The real difference between the May era and the Johnson one concerns what happens next. If Mrs May’s deal had got through in March, it would have failed to clear the poisoned political atmosphere. With Mr Hammond still in place as Chancellor and Britain locked in the Customs Union, our direction of travel in relation to the EU would have been slowly back in. Sensing that the Leave campaign had lost in all but name, and that the Government did not mind this, British officialdom would have signalled to Brussels that it was back in business. The Establishment’s culture war against the 17.4 million Leave voters would have launched a new offensive.

If the Government wins today’s vote – and if MPs avoid nullifying it by voting for a second referendum or another extension – the political atmosphere is transformed. After three years of failure, we shall have success. After three years of deadlock, we shall have breakthrough. In the endless political contest between hope and fear, hope will have triumphed. Yesterday, I heard the BBC’s Adam Fleming referring to “Boris’s infamous phrase: ‘Get Brexit done’.” If those words are infamous to the BBC, you can bet they resonate in the country.

Charles Utley, son of the great T.E. Utley, on Facebook (reproduced by his kind permission):

The first thing to be said about this deal is that it is significantly different from Mrs May's. Many of us, I suspect, feared that Mr Johnson would simply accept almost all of the previous deal and just make two or three tiny changes to it. That is not what has
happened. Yes, of course, there are parts of Mrs May's agreement in this one. It would be very odd if there weren't. But the Johnson deal is different in several very important respects.

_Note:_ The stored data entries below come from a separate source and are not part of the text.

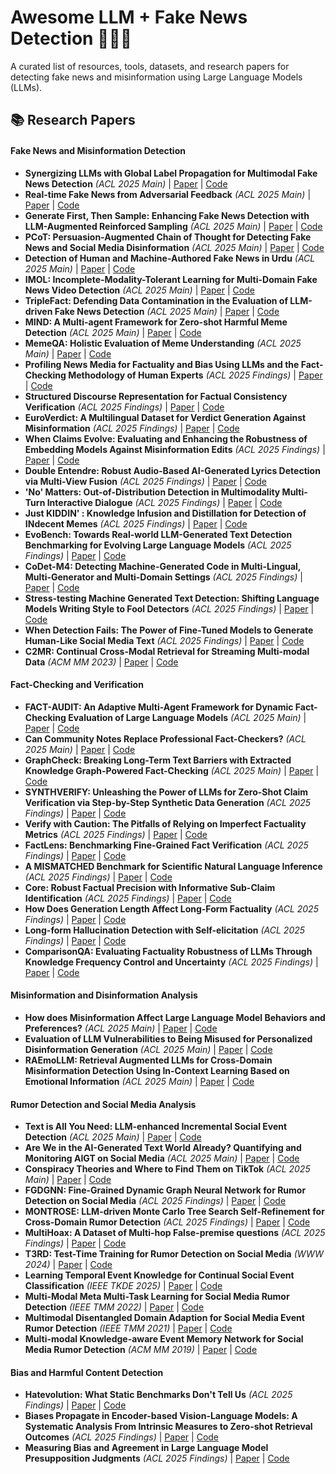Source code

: # Awesome LLM + Fake News Detection 🕵️‍♂️🤖
A curated list of resources, tools, datasets, and research papers for detecting fake news and misinformation using Large Language Models (LLMs).

## 📚 Research Papers

#### **Fake News and Misinformation Detection**
- **Synergizing LLMs with Global Label Propagation for Multimodal Fake News Detection** *(ACL 2025 Main)* | [Paper](https://arxiv.org/abs/2506.00488) | [Code](#)
- **Real-time Fake News from Adversarial Feedback** *(ACL 2025 Main)* | [Paper](#) | [Code](#)
- **Generate First, Then Sample: Enhancing Fake News Detection with LLM-Augmented Reinforced Sampling** *(ACL 2025 Main)* | [Paper](#) | [Code](#)
- **PCoT: Persuasion-Augmented Chain of Thought for Detecting Fake News and Social Media Disinformation** *(ACL 2025 Main)* | [Paper](#) | [Code](#)
- **Detection of Human and Machine-Authored Fake News in Urdu** *(ACL 2025 Main)* | [Paper](#) | [Code](#)
- **IMOL: Incomplete-Modality-Tolerant Learning for Multi-Domain Fake News Video Detection** *(ACL 2025 Main)* | [Paper](#) | [Code](#)
- **TripleFact: Defending Data Contamination in the Evaluation of LLM-driven Fake News Detection** *(ACL 2025 Main)* | [Paper](#) | [Code](#)
- **MIND: A Multi-agent Framework for Zero-shot Harmful Meme Detection** *(ACL 2025 Main)* | [Paper](#) | [Code](#)
- **MemeQA: Holistic Evaluation of Meme Understanding** *(ACL 2025 Main)* | [Paper](#) | [Code](#)
- **Profiling News Media for Factuality and Bias Using LLMs and the Fact-Checking Methodology of Human Experts** *(ACL 2025 Findings)* | [Paper](#) | [Code](#)
- **Structured Discourse Representation for Factual Consistency Verification** *(ACL 2025 Findings)* | [Paper](#) | [Code](#)
- **EuroVerdict: A Multilingual Dataset for Verdict Generation Against Misinformation** *(ACL 2025 Findings)* | [Paper](#) | [Code](#)
- **When Claims Evolve: Evaluating and Enhancing the Robustness of Embedding Models Against Misinformation Edits** *(ACL 2025 Findings)* | [Paper](#) | [Code](#)
- **Double Entendre: Robust Audio-Based AI-Generated Lyrics Detection via Multi-View Fusion** *(ACL 2025 Findings)* | [Paper](#) | [Code](#)
- **'No' Matters: Out-of-Distribution Detection in Multimodality Multi-Turn Interactive Dialogue** *(ACL 2025 Findings)* | [Paper](#) | [Code](#)
- **Just KIDDIN' : Knowledge Infusion and Distillation for Detection of INdecent Memes** *(ACL 2025 Findings)* | [Paper](#) | [Code](#)
- **EvoBench: Towards Real-world LLM-Generated Text Detection Benchmarking for Evolving Large Language Models** *(ACL 2025 Findings)* | [Paper](#) | [Code](#)
- **CoDet-M4: Detecting Machine-Generated Code in Multi-Lingual, Multi-Generator and Multi-Domain Settings** *(ACL 2025 Findings)* | [Paper](#) | [Code](#)
- **Stress-testing Machine Generated Text Detection: Shifting Language Models Writing Style to Fool Detectors** *(ACL 2025 Findings)* | [Paper](#) | [Code](#)
- **When Detection Fails: The Power of Fine-Tuned Models to Generate Human-Like Social Media Text** *(ACL 2025 Findings)* | [Paper](#) | [Code](#)
- **C2MR: Continual Cross-Modal Retrieval for Streaming Multi-modal Data** *(ACM MM 2023)* | [Paper](#) | [Code](#)

#### **Fact-Checking and Verification**
- **FACT-AUDIT: An Adaptive Multi-Agent Framework for Dynamic Fact-Checking Evaluation of Large Language Models** *(ACL 2025 Main)* | [Paper](#) | [Code](#)
- **Can Community Notes Replace Professional Fact-Checkers?** *(ACL 2025 Main)* | [Paper](#) | [Code](#)
- **GraphCheck: Breaking Long-Term Text Barriers with Extracted Knowledge Graph-Powered Fact-Checking** *(ACL 2025 Main)* | [Paper](#) | [Code](#)
- **SYNTHVERIFY: Unleashing the Power of LLMs for Zero-Shot Claim Verification via Step-by-Step Synthetic Data Generation** *(ACL 2025 Findings)* | [Paper](#) | [Code](#)
- **Verify with Caution: The Pitfalls of Relying on Imperfect Factuality Metrics** *(ACL 2025 Findings)* | [Paper](#) | [Code](#)
- **FactLens: Benchmarking Fine-Grained Fact Verification** *(ACL 2025 Findings)* | [Paper](#) | [Code](#)
- **A MISMATCHED Benchmark for Scientific Natural Language Inference** *(ACL 2025 Findings)* | [Paper](#) | [Code](#)
- **Core: Robust Factual Precision with Informative Sub-Claim Identification** *(ACL 2025 Findings)* | [Paper](#) | [Code](#)
- **How Does Generation Length Affect Long-Form Factuality** *(ACL 2025 Findings)* | [Paper](#) | [Code](#)
- **Long-form Hallucination Detection with Self-elicitation** *(ACL 2025 Findings)* | [Paper](#) | [Code](#)
- **ComparisonQA: Evaluating Factuality Robustness of LLMs Through Knowledge Frequency Control and Uncertainty** *(ACL 2025 Findings)* | [Paper](#) | [Code](#)

#### **Misinformation and Disinformation Analysis**
- **How does Misinformation Affect Large Language Model Behaviors and Preferences?** *(ACL 2025 Main)* | [Paper](#) | [Code](#)
- **Evaluation of LLM Vulnerabilities to Being Misused for Personalized Disinformation Generation** *(ACL 2025 Main)* | [Paper](#) | [Code](#)
- **RAEmoLLM: Retrieval Augmented LLMs for Cross-Domain Misinformation Detection Using In-Context Learning Based on Emotional Information** *(ACL 2025 Main)* | [Paper](#) | [Code](#)

#### **Rumor Detection and Social Media Analysis**
- **Text is All You Need: LLM-enhanced Incremental Social Event Detection** *(ACL 2025 Main)* | [Paper](#) | [Code](#)
- **Are We in the AI-Generated Text World Already? Quantifying and Monitoring AIGT on Social Media** *(ACL 2025 Main)* | [Paper](#) | [Code](#)
- **Conspiracy Theories and Where to Find Them on TikTok** *(ACL 2025 Main)* | [Paper](#) | [Code](#)
- **FGDGNN: Fine-Grained Dynamic Graph Neural Network for Rumor Detection on Social Media** *(ACL 2025 Findings)* | [Paper](#) | [Code](#)
- **MONTROSE: LLM-driven Monte Carlo Tree Search Self-Refinement for Cross-Domain Rumor Detection** *(ACL 2025 Findings)* | [Paper](#) | [Code](#)
- **MultiHoax: A Dataset of Multi-hop False-premise questions** *(ACL 2025 Findings)* | [Paper](#) | [Code](#)
- **T3RD: Test-Time Training for Rumor Detection on Social Media** *(WWW 2024)* | [Paper](#) | [Code](#)
- **Learning Temporal Event Knowledge for Continual Social Event Classification** *(IEEE TKDE 2025)* | [Paper](#) | [Code](#)
- **Multi-Modal Meta Multi-Task Learning for Social Media Rumor Detection** *(IEEE TMM 2022)* | [Paper](#) | [Code](#)
- **Multimodal Disentangled Domain Adaption for Social Media Event Rumor Detection** *(IEEE TMM 2021)* | [Paper](#) | [Code](#)
- **Multi-modal Knowledge-aware Event Memory Network for Social Media Rumor Detection** *(ACM MM 2019)* | [Paper](#) | [Code](#)

#### **Bias and Harmful Content Detection**
- **Hatevolution: What Static Benchmarks Don't Tell Us** *(ACL 2025 Findings)* | [Paper](#) | [Code](#)
- **Biases Propagate in Encoder-based Vision-Language Models: A Systematic Analysis From Intrinsic Measures to Zero-shot Retrieval Outcomes** *(ACL 2025 Findings)* | [Paper](#) | [Code](#)
- **Measuring Bias and Agreement in Large Language Model Presupposition Judgments** *(ACL 2025 Findings)* | [Paper](#) | [Code](#)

The headlines, understandably, are all about the demise of the backstop. That is vital. If we had left the EU without being able to enter trade deals with non-EU countries we might as well not have bothered at all. And it is also vital that Northern Ireland should be in the UK's customs area, not the EU's customs union.

But I accept that there are aspects of Northern Ireland's treatment in this deal which are not perfect. Allowing the EU to decide which goods going from Great Britain to Northern Ireland are at risk of going into the Republic and should therefore be subject to tarrifs is far from ideal, though the fact that the scheme will be administered by the UK is some consolation.

In the long term, the VAT provisions could become detrimental to Northern Ireland. One must hope that that potential problem can be overcome.

But the reality is that the nonsensical theory that having a customs border between Northern Ireland and the Republic would somehow breach the Belfast Agreement and lead to lots of nationalist violence has stuck. The EU could never have been persuaded that it has always been a myth. Any deal had, somehow, to cater for the EU's illogical prejudices about the "hard border". Mr Johnson's solution is vastly superior to Mrs May's.

The long term aims, as set out in the political declaration, are also much more beneficial to the UK than those Mrs May proposed. The aim now is to have a decent free trade agreement with the EU without requiring us to adopt all the EU's excessive regulation. It must be our aim to be able to prosper outside the EU while still being able to trade freely with its member states. That is the aim of the EU and UK as expressed in the political declaration.

I must grasp the nettle. Yes, I think this is a deal which should be supported. I know many of you will call me a traitor who should be hanged, drawn and quartered for letting down the "clean Brexit" cause. I must be strong and take your criticism like a man.